▶ **WORK INSTRUCTIONS**
A – The post about Microsoft ends with a paragraph that faults several Microsoft products. List each product named there, along with the fault given for it.
B – Answer these questions from the post about Microsoft:
(i) According to the quoted passage, what do Linux and Firefox hold these days?
(ii) Which two ambitious projects will not make Longhorn's ship date?
(iii) What year is given as Longhorn's possible ship date?
C – Resume the post about Microsoft, picking up right after its final sentence.

The Death Of Microsoft

Mike Malone writes that Microsoft is dying, albeit very slowly:

Great, healthy companies not only dominate the market, but share of mind. Look at Apple these days. But when was the last time you thought about Microsoft, except in frustration or anger? The company just announced a powerful new search engine, designed to take on Google — but did anybody notice? Meanwhile, open systems world — created largely in response to Microsoft’s heavy-handed hegemony — is slowly carving away market share from Gates & Co.: Linux and Firefox hold the world’s imagination these days, not Windows and Explorer. The only thing Microsoft seems busy at these days is patching and plugging holes.

Microsoft has always prided themselves on being an innovative company, but they’ve utterly failed in that regard. Longhorn is supposed to bring Windows light-years ahead of the competition – too bad that ambitious projects like the Avalon graphics layer and the WinFS database/file system won’t make Longhorn’s possible 2006 ship date. Meanwhile, MacOS X 10.4 “Tiger” will have a new Core Graphics system and the “Spotlight” system that will do what Longhorn was supposed to do at least a year before Longhorn will even ship as a stripped-down version.

IE’s rendering engine is still broken. Windows XP Service Pack 2 contains several major unpatched security vulnerabilities. Office 2003 is both ugly as sin with a garish color scheme and toolbars and doesn’t have enough new features to make it a worthwhile upgrade.

▶ **ENTRIES PROVIDED**

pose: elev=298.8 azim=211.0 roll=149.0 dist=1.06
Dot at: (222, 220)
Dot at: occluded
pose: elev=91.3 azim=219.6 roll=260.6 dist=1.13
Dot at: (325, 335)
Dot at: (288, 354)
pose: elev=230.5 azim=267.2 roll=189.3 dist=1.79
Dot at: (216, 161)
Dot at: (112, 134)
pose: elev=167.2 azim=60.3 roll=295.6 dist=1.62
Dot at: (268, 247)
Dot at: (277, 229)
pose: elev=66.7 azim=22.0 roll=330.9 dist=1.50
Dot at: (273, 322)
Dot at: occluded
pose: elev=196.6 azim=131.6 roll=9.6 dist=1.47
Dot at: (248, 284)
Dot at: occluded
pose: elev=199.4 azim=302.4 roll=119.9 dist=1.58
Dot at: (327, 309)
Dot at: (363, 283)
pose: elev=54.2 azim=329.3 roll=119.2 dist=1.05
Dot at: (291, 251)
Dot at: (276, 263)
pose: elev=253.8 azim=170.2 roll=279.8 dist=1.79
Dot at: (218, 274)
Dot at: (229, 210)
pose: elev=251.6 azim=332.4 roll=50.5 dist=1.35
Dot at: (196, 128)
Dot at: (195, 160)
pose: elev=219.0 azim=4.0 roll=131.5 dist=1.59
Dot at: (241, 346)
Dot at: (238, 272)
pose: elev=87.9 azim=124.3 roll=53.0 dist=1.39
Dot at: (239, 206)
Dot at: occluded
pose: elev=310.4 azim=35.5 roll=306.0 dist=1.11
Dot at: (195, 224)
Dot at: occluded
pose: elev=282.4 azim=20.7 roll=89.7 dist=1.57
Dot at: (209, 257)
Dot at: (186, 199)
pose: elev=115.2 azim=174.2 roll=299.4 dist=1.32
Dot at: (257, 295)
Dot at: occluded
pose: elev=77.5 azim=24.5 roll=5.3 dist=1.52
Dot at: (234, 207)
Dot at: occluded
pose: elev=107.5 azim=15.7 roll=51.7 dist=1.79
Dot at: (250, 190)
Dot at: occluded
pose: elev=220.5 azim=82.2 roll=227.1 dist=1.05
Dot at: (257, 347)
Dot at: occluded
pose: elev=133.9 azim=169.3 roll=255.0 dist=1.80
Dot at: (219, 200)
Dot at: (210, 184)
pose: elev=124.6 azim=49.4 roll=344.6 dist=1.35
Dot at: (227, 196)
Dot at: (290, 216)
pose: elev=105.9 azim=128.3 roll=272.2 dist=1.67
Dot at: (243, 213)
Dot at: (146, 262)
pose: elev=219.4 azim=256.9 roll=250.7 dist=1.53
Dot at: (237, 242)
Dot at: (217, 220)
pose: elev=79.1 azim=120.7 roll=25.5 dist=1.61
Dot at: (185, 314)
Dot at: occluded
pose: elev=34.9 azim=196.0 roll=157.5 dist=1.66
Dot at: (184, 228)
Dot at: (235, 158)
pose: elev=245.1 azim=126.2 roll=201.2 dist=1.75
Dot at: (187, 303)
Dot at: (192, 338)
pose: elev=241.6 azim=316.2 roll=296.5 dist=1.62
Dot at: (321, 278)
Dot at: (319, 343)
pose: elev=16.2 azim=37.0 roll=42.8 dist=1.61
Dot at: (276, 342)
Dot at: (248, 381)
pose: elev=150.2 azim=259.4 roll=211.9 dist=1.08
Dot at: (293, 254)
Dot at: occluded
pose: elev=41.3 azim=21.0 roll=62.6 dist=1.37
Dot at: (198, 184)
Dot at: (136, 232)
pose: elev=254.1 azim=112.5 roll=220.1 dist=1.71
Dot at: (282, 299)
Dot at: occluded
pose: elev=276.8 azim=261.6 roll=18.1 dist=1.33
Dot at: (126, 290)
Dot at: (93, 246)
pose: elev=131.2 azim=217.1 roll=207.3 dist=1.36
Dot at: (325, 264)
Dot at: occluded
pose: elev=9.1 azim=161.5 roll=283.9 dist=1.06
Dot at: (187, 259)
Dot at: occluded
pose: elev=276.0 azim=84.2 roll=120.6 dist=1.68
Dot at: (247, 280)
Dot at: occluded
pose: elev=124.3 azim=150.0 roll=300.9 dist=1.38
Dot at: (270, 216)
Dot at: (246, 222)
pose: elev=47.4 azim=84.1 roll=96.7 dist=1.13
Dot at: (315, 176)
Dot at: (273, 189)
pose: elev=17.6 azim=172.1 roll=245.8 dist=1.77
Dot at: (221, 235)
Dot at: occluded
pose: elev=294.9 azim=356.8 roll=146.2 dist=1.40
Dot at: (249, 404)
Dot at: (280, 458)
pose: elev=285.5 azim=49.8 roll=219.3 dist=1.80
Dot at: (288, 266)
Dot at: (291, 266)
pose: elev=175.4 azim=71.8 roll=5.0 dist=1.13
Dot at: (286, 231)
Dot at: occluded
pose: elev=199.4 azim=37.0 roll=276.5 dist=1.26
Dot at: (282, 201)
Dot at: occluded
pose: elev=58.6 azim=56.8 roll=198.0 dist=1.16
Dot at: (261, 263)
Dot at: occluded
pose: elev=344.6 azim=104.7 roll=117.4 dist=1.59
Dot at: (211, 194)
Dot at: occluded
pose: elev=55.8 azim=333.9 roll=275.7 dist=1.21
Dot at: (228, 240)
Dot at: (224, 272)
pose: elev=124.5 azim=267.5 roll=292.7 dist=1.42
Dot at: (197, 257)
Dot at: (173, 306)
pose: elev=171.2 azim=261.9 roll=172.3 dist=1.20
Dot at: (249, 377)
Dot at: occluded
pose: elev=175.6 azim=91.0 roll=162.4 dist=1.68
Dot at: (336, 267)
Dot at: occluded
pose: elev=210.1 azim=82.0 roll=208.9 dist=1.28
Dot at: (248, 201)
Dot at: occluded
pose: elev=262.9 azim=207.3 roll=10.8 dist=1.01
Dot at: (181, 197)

▶ **EXERCISE RESULTS**
A –
- IE: its rendering engine is still broken.
- Windows XP Service Pack 2: it contains several major unpatched security vulnerabilities.
- Office 2003: it is ugly, with a garish color scheme and toolbars, and it doesn't have enough new features to make it a worthwhile upgrade.

B –
(i) The world's imagination.
(ii) The Avalon graphics layer and the WinFS database/file system.
(iii) 2006.

C –
Meanwhile, Firefox continues to get better, Mac and Linux both use the more secure UNIX permissions model, and Open Office does 99% of the things Office, and does them all for free.

Microsoft has essentially gotten to the point where they no longer have the agility to do what they used to do. The PC is becoming a commodity market. Paying $400 for an operating system or an office suite when computers are being priced at $500 or less no longer makes economic sense. MacOS X is already easy enough to pass the Grandma test, yet more than powerful enough for dedicated hackers and programmers. Linux is still not quite ready for the mainstream, but in the server space Linux is quickly taking over the major UNIX server market. Desktop Linux is rapidly becoming a viable alternative in niche markets like CRM and call center software. Again, why shell out hundreds of dollars per seat when Linux works just as well for free and is infinitely customizable, down to the kernel level.

Microsoft isn’t going to die off in our lifetimes, but it is where IBM was around 1984. They used to rule the roost, but now they’ve become inflexible while other smaller companies are taking the lead. As millions of users have to deal with spyware, viruses, worms, trojans, and the like, whatever goodwill Microsoft had is rapidly dwindling.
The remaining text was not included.